Anyway, the concert tonight saw the Rats line up consisting of original members Bob Geldof (lead vocals), Pete Briquette (bass), Simon Crowe (drums) and Garry Roberts (guitar), as well as two tour recruits on guitar and keyboards. The set started with a video sequence on a big graphics display at the back of the stage, showing re-worked album covers, members of the band, the Rats’ logo and even at one point a rat being shot (many gasps in the audience for that one!!!), before the gathered throng raised the roof as the band came on stage, kicking things off with “(I Never Loved) Eva Braun”. The hits poured out of the P.A. system at break-neck speed, with Bob Geldof up there being, not acting, just being, the definitive front man. Whatever your thoughts or views about Bob, whether you love him or loathe him, none of that matters one wit when he’s on that stage in front of you – his stage presence is quite simply massive. He struts back and forth across the front of the stage like a defiant punk peacock, resplendent in a “fake snakeskin suit”, wild hair and, to quote Tim Dorney of Republica (I’m such a name dropper!!!), throwing out some interesting shapes with his gestures and poses. The close-to- sell-out crowd could just not get enough. At 63 years of age, it’s a safe bet to say that he’s still got it. An hour and a half of classic Rats tunes and anthems followed covering the hits such as “Rat Trap”, “Like Clockwork”, “She’s So Modern”, “Mary of the Fourth Form”, “Looking After Number One”, “Someone’s Looking At You”, “Banana Republic” and of course, the legendary “I don’t Like Mondays” which saw Bob starting something of a sing-a-long, which we of course all joined in with because you don’t not sing-a-long-a-Bob!!! Every song was performed in the way in which it was originally written, they were performed with precision and prowess and certainly to my total surprise (a pleasant one I must add), sounding as fresh today as they sounded back in the post-punk/New Wave era of the late 1970’s. Between songs, Bob raconteured and interacted with the crowd, telling a whole manner of stories, including the reasons for the “fake snakeskin suit” – entertaining, funny and totally Bob.

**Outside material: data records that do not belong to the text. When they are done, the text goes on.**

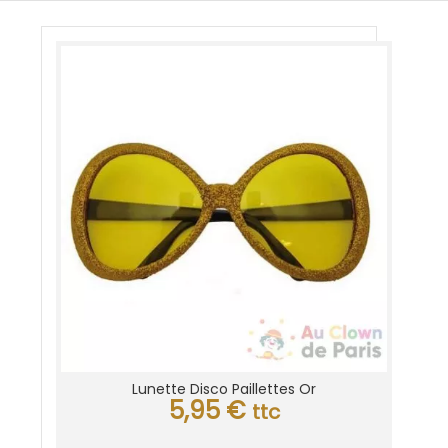
Lunette Disco Paillettes Or
5,95
€
ttc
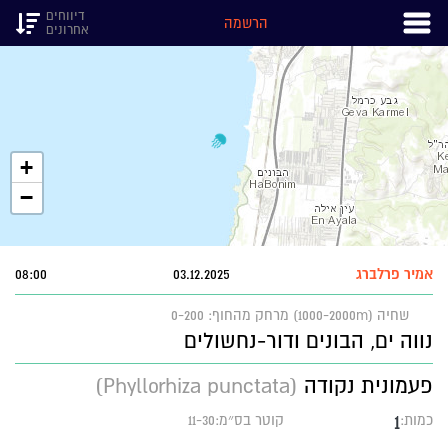
דיווחים
הרשמה
אחרונים
+
−
אמיר פרלברג
03.12.2025
08:00
שחיה (1000-2000m)
מרחק מהחוף: 0-200
נווה ים, הבונים ודור-נחשולים
פעמונית נקודה
(Phyllorhiza punctata)
1
כמות:
קוטר בס״מ:11-30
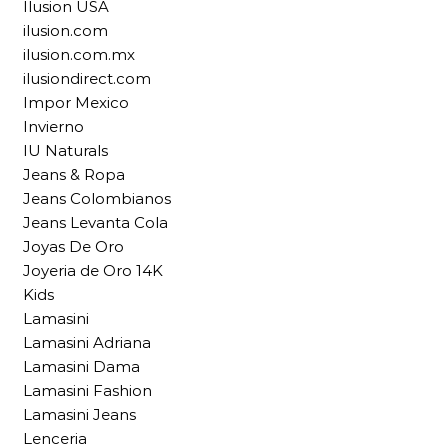
Ilusion USA
ilusion.com
ilusion.com.mx
ilusiondirect.com
Impor Mexico
Invierno
IU Naturals
Jeans & Ropa
Jeans Colombianos
Jeans Levanta Cola
Joyas De Oro
Joyeria de Oro 14K
Kids
Lamasini
Lamasini Adriana
Lamasini Dama
Lamasini Fashion
Lamasini Jeans
Lenceria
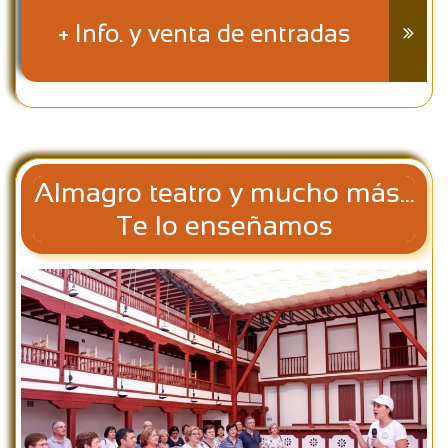
+ Info. y venta de entradas

Almagro teatro y mucho más...
Te lo enseñamos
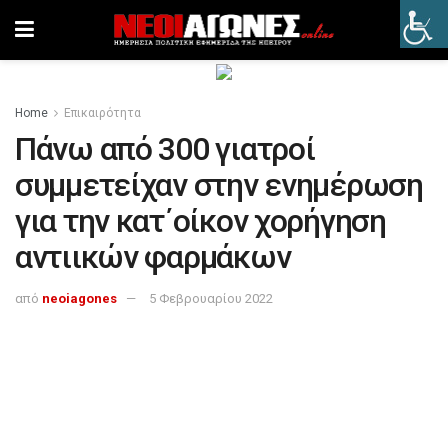
Home
Επικαιρότητα
Πάνω από 300 γιατροί
συμμετείχαν στην ενημέρωση
για την κατ΄οίκον χορήγηση
αντιικών φαρμάκων
από
neoiagones
5 Φεβρουαρίου 2022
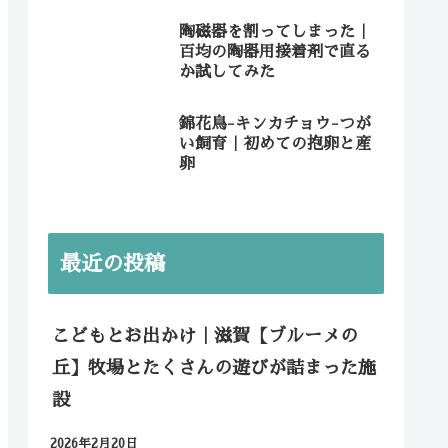
陶磁器を割ってしまった｜
百均の陶器用接着剤で直る
か試してみた
錦花鳥-キンカチョウ-つが
い飼育｜初めての抱卵と産
卵
最近の投稿
こどもとお出かけ｜滋賀【ブルーメの
丘】牧場とたくさんの遊びが詰まった施
設
2026年2月20日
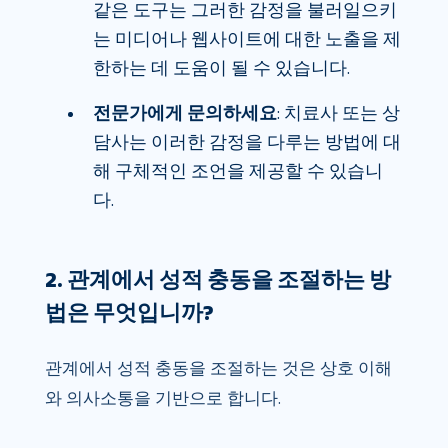
같은 도구는 그러한 감정을 불러일으키
는 미디어나 웹사이트에 대한 노출을 제
한하는 데 도움이 될 수 있습니다.
전문가에게 문의하세요
: 치료사 또는 상
담사는 이러한 감정을 다루는 방법에 대
해 구체적인 조언을 제공할 수 있습니
다.
2. 관계에서 성적 충동을 조절하는 방
법은 무엇입니까?
관계에서 성적 충동을 조절하는 것은 상호 이해
와 의사소통을 기반으로 합니다.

So far it’s all been about Bob, but mention has to be made of the other band members who put in an equally full on performance. You couldn’t help but see that these guys were enjoying every minute of this gig, they played each others’ instruments, dived about the stage and threw those interesting shapes with exacting gusto. And you have to keep in mind that these guys are all hitting 60 years of age – I’ve seen bands with average ages only a third of that who couldn’t give and perform as the Rats did tonight. And that graphics back drop really set the scene for each song, adding quirky cartoon graphics, video clips et al – all said and done, it could be whispered that we had too much to look at, but I’m not the complaining sort.
The set ended with “Rat Trap” which sent the crowd into overdrive which saw Bob and the Rats return for a three-song encore comprising “Me and Howard Hughes” (a curious choice, but boy did it work!!!), “Diamond Smiles” and a new mega-clubby/techno-ish track called “The Boomtown Rats” which brought the roof down.
In short, the Boomtown Rats are a must-see act, end of story – if they’re playing their brand of original old-skool, high-octane New Wave near you – go, you’ll be very glad you did. It’s fair to say that a lot of the new, younger bands around on the gigging circuit at this time would do well to see the Rats do their thing because they have those all-important three elements of what constitutes a great show that I mentioned earlier – style, presentation and performance.